Krasinski sued Goldstein. Goldstein moved to compel arbitration pursuant to A.R.S. 12-1502. The court granted the motion and dismissed the action. Krasinki filed an appeal; the Court of Appeals dismissed it.

The catch is that the statute requires a court, when compelling arbitration, to stay the case rather than to dismiss it. No one, apparently, had pointed this out to the trial court. Since the court shouldn’t have dismissed, Division Two ruled that it didn’t: “the trial court’s order is not final and is instead an interlocutory order compelling arbitration.”

Which is the point of law that makes the case interesting. A dismissal, it turns out, may or may not be a dismissal. Its a dismissal unless it shouldn’t have been, in which case it wasn’t, in which case an error of law that the Court of Appeals normally exists to correct becomes a non-event. And the way to find out whether its a dismissal or not is to appeal it and see whether the appeal is dismissed. If it isn’t, you guessed right; if it is, you guessed wrong but can try again later. And if nobody seeks appellate relief, nobody ever quite knows what the order was – a bit like those sub-atomic particles that don’t quite exist until you look at them.

You can, actually, appeal an arbitration order, by including Rule 54(b) language in it. The court points this out and seems to say that Krasinski should have asked for that. Since 54(b) language in a dismissal makes no sense, what the court apparently means is that he should have read the statute and sought the right order in the first place, which is of course correct.

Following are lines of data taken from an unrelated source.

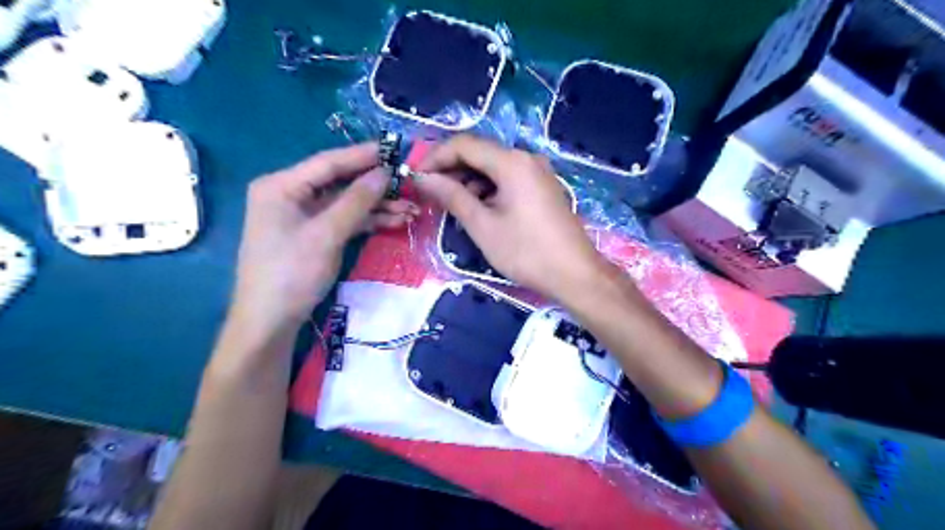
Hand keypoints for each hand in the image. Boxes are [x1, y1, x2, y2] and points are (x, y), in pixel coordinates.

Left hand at [231, 142, 415, 331]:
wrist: (270, 322)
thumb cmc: (291, 273)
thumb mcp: (326, 234)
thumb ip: (357, 201)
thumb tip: (385, 172)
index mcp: (281, 186)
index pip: (328, 163)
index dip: (363, 156)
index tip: (395, 150)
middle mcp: (291, 195)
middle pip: (340, 183)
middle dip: (376, 187)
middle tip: (409, 185)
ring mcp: (303, 217)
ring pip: (346, 204)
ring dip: (378, 208)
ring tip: (411, 211)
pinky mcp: (314, 236)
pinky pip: (344, 221)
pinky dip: (368, 222)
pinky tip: (394, 222)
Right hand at [414, 134, 607, 304]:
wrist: (575, 274)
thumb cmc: (526, 252)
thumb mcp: (483, 226)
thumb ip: (452, 197)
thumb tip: (424, 178)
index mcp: (512, 162)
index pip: (463, 144)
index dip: (435, 157)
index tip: (416, 178)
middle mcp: (526, 159)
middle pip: (480, 153)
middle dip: (452, 170)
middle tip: (431, 193)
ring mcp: (538, 173)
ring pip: (494, 168)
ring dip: (469, 181)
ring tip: (453, 206)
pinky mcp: (543, 188)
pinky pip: (508, 179)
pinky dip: (488, 190)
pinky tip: (479, 210)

In fairness to the court, there is a problem here. You’re not supposed to be able to appeal an order compelling arbitration and you ought not to be able to get around that by inducing or allowing the court to enter the wrong order. But the answer is not to pretend that things are always what they should be in this, the best of all possible worlds. The answer is not to throw the very nature of court orders into doubt and debate. The answer is to recognize an indisputable error of law, vacate the dismissal, and remand with instructions to enter a stay.

Hammoudeh v. Jada (CA2 10/09/09)

This is a case about discovery sanctions. In Seidman, 563 Ariz. Adv. Rep. 17, Division One held that the trial court can’t strike a pleading and enter default as a sanction without holding an evidentiary hearing to determine whether the failure to make discovery was the client’s fault or the lawyer’s. In this case, Division Two finds a way around that.

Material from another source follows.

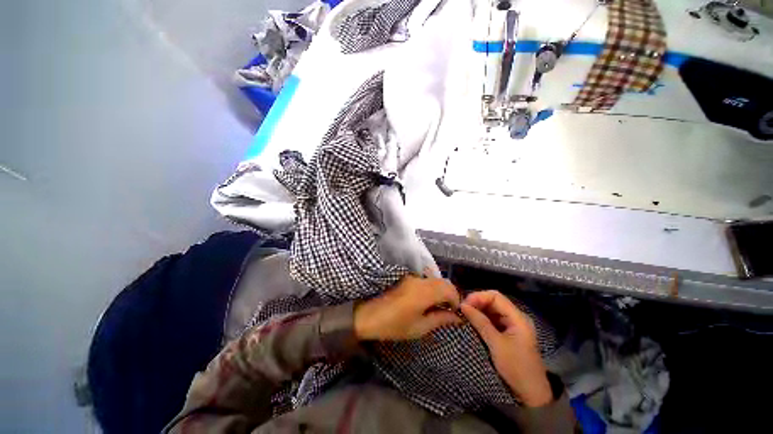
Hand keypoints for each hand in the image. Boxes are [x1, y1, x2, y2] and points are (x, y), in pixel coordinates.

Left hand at [354, 274, 461, 340]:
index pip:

Jada bought a used car from Hammoudeh; the story seems to be basically that he sold her a clunker and sued her when she wouldn’t pay. She counterclaimed. He tried to stonewall discovery and, although sanctioned once, continued to do so.  At one point he personally attested under oath that his responses were true and correct to the best of his knowledge and belief; the opinion doesn’t say whether this was routine boilerplate on a discovery form or some sort of separate affidavit (in either event, it may mean that his lawyer was beginning to catch on and protect himself). When his lawyer withdrew, Hammoudeh did nothing to supplement earlier discovery. He did not claim, says the opinion, that his lawyer had prevented him from making proper discovery.

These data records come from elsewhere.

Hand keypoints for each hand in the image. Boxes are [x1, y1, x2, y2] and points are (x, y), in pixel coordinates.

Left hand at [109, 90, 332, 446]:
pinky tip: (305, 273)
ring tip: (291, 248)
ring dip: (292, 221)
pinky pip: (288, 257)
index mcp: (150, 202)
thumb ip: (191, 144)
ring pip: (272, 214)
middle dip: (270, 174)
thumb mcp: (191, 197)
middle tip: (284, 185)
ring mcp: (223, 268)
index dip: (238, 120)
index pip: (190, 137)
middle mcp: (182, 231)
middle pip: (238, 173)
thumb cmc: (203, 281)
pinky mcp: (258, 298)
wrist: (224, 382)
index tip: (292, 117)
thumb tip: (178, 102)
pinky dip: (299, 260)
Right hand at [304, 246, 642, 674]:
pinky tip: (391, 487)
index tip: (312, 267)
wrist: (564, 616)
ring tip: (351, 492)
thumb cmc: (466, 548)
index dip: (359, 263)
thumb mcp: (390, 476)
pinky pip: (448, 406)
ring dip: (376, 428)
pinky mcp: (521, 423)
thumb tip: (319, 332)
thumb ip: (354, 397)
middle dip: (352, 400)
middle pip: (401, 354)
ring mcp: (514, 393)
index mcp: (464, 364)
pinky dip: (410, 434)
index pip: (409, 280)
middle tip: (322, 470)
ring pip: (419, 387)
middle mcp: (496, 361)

Jada moved to strike the Complaint. Hammoudeh didn’t file a response but showed up at oral argument to request an evidentiary hearing. The court denied this and held a default hearing, apparently on Jada’s counterclaim. It lasted a couple of days; Hammoudeh attended the first day but not the second. He made no offer of proof.

On this record the court observed that it was “apparent from the record, and undisputed, that Hammoudeh was personally aware of, and responsible for, the inadequate discovery responses.” Hammoudeh’s personal fault was “readily apparent from the record,” the trial court made a specific finding of it, and so the court could not “say the court abused its discretion in concluding an evidentiary hearing was not necessary to determine fault.”

A commonsense result:  if the fault is already on the record, you don’t need to hold a special hearing to put it there. Properly used, this exception will eat the Seidman rule.